In 2018, the Global Commission Co-Chairs, Shire (now Takeda), Microsoft, and EURORDIS, joined forces to bring together a multidisciplinary group of patient advocates, physicians and other experts to help solve the complex challenges impacting the rare disease community. Over the past year, the Global Commission gathered input from patients, families and other expert advisors to gain key insights to guide solutions to shorten the rare disease diagnosis timeline.
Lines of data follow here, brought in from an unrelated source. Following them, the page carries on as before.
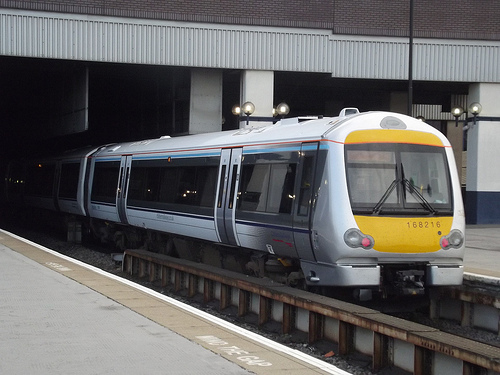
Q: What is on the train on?
A: Track.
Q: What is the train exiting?
A: Building.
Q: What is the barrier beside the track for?
A: Warning.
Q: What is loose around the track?
A: Gravel.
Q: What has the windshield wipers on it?
A: Windshield.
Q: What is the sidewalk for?
A: Passengers to wait.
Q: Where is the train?
A: Crossing the tunnel.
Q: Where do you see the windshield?
A: Front of the train.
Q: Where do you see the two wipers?
A: Windshield.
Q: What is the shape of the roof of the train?
A: Concave.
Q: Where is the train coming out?
A: Tunnel.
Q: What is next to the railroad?
A: Platform.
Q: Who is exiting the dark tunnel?
A: Train.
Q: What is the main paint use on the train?
A: Gray.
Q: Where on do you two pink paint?
A: Front of the train.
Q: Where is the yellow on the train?
A: Front.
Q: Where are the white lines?
A: Edge of the platforms.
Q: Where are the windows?
A: On the train.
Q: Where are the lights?
A: Attached to the black metal poles.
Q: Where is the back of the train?
A: Inside the building.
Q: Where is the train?
A: On tracks.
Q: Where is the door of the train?
A: On the side.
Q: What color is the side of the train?
A: White.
The roadmap's recommendations can be mapped back to three solution pathways:

  1. Empowering patients and families: Create opportunities to develop tools for caregivers to connect seemingly unrelated symptoms, inquire about additional testing and work together with physicians to achieve a correct diagnosis.
  2. Equipping frontline providers: Examine ways to equip physicians with the knowledge and tools to quickly and effectively identify patients who may have a rare disease and take appropriate action through solutions such as machine learning technology, expert-level guidance and genetic testing opportunities.
  3. Reimagining the genetic consultation: Identify innovative ways to enable medical geneticists to see priority patients more quickly, such as standardizing reporting methods and utilizing telemedicine for increased access to more patients.

"There are more than 6,000 identified rare diseases, the vast majority of which begin in childhood, with patients receiving a misdiagnosis more than once in 40 percent of cases," said Wolfram Nothaft, M.D., Chief Medical Officer of Takeda and Global Commission Co-Chair. "As champions for those living with a rare disease, we've outlined real solutions to lessen the time to diagnosis for the more than 300 million people affected worldwide." 

The Global Commission is supporting three pilot projects to bring its solution pathways to life, utilizing the expertise of its members and engaging like-minded partners who are pushing the boundaries of innovation. The pilot programs include 1) multifactorial machine learning to recognize symptom patterns, 2) collaboration tools for "intelligent triage" and clinical geneticist virtual panel consultation, and 3) developing a secure patient registry and rare disease passport, which may use emerging technologies like blockchain.

In its roadmap, the Global Commission also emphasizes the importance of global policy frameworks for rare diseases to be recognized as an international public health priority. The policy recommendations, designed to support and enable the specific solution pathways, focus on four key areas: Centers of Excellence, Genetic Screening, Data Sharing and Privacy.